Bu yeni yapıda, bir yandan ağzındaki puroyla caka satarak ekonominin çıkmazlara sürüklenmesinde başrolü oynayan, diğer yandan yakınlık kurduğu gruplara özel avantajlar sağlayan politikacı tipinin de yeri olmayacak.

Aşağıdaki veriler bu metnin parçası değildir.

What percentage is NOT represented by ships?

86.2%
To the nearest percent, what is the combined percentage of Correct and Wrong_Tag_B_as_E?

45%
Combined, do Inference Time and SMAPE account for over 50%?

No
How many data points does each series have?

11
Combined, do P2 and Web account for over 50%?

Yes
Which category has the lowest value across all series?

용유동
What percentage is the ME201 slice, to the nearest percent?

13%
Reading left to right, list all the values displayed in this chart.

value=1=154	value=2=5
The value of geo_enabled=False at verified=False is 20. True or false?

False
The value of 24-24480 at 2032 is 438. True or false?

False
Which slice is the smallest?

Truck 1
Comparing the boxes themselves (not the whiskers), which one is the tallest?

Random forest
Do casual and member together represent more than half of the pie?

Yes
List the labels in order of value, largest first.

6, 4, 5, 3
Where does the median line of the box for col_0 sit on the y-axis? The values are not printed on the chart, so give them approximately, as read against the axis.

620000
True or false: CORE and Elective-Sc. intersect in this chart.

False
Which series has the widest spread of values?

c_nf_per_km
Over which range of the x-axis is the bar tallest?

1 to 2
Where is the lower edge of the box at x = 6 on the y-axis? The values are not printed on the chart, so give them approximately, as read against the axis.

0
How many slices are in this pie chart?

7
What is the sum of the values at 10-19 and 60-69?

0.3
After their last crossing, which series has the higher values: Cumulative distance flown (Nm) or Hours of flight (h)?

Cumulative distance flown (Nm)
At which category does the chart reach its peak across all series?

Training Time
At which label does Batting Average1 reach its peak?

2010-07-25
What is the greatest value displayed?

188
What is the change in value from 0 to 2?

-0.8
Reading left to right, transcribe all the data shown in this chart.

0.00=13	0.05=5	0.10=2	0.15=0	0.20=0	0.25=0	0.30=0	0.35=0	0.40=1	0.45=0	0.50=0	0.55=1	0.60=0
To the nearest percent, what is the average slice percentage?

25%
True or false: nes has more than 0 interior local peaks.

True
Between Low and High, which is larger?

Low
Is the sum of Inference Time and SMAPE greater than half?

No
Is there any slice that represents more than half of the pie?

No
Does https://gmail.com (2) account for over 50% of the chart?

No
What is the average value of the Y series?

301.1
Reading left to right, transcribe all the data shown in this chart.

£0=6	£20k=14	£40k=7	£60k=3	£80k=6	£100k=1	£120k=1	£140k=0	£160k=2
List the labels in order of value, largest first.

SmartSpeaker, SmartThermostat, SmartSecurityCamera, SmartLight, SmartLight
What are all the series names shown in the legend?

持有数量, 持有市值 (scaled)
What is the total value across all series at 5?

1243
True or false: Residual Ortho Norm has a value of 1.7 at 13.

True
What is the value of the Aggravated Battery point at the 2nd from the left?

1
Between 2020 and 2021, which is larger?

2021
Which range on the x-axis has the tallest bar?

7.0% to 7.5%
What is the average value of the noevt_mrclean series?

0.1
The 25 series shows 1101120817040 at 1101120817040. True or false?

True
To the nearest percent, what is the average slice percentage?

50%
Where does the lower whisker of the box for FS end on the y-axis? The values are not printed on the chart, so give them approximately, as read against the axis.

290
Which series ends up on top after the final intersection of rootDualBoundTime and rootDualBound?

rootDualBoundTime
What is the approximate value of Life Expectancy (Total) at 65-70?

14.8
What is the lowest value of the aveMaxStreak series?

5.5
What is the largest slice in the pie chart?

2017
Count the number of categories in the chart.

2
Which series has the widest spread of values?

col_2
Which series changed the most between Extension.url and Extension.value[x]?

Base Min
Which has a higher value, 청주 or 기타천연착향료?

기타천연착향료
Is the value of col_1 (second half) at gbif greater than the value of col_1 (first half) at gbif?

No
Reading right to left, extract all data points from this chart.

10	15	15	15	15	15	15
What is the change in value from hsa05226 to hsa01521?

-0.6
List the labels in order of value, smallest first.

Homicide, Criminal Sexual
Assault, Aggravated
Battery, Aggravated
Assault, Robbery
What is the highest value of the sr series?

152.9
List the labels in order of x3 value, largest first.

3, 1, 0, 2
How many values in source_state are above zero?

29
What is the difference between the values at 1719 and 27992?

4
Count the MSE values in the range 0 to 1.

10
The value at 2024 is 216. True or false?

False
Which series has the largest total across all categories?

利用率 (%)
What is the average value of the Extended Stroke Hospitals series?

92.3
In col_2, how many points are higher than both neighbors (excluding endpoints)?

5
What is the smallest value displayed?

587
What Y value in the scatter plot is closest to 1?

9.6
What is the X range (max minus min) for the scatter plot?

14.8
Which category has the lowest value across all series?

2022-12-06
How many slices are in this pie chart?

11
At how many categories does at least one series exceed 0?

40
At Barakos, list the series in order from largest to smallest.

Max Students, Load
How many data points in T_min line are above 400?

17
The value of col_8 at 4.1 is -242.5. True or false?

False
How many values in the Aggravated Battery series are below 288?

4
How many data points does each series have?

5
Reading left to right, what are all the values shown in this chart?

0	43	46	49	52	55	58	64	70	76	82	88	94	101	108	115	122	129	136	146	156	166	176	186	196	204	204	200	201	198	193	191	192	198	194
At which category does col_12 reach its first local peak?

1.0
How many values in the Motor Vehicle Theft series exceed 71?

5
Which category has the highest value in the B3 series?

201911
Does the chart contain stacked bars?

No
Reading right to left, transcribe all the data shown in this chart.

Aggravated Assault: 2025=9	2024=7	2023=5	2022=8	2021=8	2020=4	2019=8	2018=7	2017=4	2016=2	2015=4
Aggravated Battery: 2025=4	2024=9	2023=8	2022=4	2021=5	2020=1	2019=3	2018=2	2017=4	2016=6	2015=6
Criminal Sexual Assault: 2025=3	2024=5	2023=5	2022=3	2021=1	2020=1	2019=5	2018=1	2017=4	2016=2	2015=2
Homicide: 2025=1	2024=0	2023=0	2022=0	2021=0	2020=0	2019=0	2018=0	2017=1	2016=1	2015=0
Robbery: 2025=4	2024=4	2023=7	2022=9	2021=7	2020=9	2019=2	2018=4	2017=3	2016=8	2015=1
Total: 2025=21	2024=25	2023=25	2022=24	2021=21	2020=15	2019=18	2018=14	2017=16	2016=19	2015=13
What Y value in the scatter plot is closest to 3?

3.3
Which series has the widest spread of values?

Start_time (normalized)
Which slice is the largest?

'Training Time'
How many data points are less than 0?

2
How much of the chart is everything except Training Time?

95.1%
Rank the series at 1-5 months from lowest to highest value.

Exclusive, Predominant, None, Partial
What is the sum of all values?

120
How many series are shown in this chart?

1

Perahia ve belediyenin Kültür Sanat takvimi
Dünyanın önde gelen piyanistlerinden Murray Perahia’yı Cemal Reşit Rey (CRR) Konser Salonu’nda dinlemek büyük bir ayrıcalıktı doğrusu. CRR Uluslararası Piyano Festivali, Yapı ve Kredi Bankası’nın desteklediği bu muhteşem resitalle noktalandı. İstanbul Büyükşehir Belediyesi’nin CRR’de, Tarık Zafer Tunaya Kültür Merkezi’nde, Atatürk Kitaplığı’nda ve Şehir Tiyatroları sahnelerinde düzenlediği sanat ve kültür etkinlikleri ise sürüyor. Çeşitli konulardaki ilginç söyleşileri de içine alan bu etkinlikler hakkında bilgi edinmek isteyenlere İstanbul Büyükşehir Belediye’sinin aylık Kültür ve Sanat etkinlikleri broşürüne bir göz atmalarını öneririm. İyi hazırlanmış olan bu broşürdeki bilgilere internette www.kultursanat.org adresinden de erişmek mümkün.

Greenspan etkisi
ABD’de merkez bankası görevini gören Federal Rezerv Bankası’nın efsanevi Başkanı Alan Greenspan ekonomiyi tam bir maestro gibi yönetiyor. Ekonomideki ısınma ya da soğuma belirtilerini adeta tılsımlı bir aletle izleyerek, ekonominin dengelerini bozmadan sağlıklı büyümeyi sürdürecek bir faiz politikası izlemeye çalışıyor. Göz ucuyla da borsayı izleyen Greenspan’in ağzından çıkan her sözcüğe büyük önem veriyor piyasalar. Örneğin geçen hafta ABD ekonomisindeki soğuma sinyallerini dikkate alarak faizlerin gevşeyebileceği izlenimini verince Dow Jones endeksi hızlı bir çıkış yaşadı.
"Greenspan etkisiöni ilginç örneklerle anlatan kitabın Türkçe çevirisi Literatör Yayıncılık tarafından yayınlandı. Özellikle ekonomi yönetimiyle borsalar arasındaki ilişkilere ilgi duyanlara önerilir.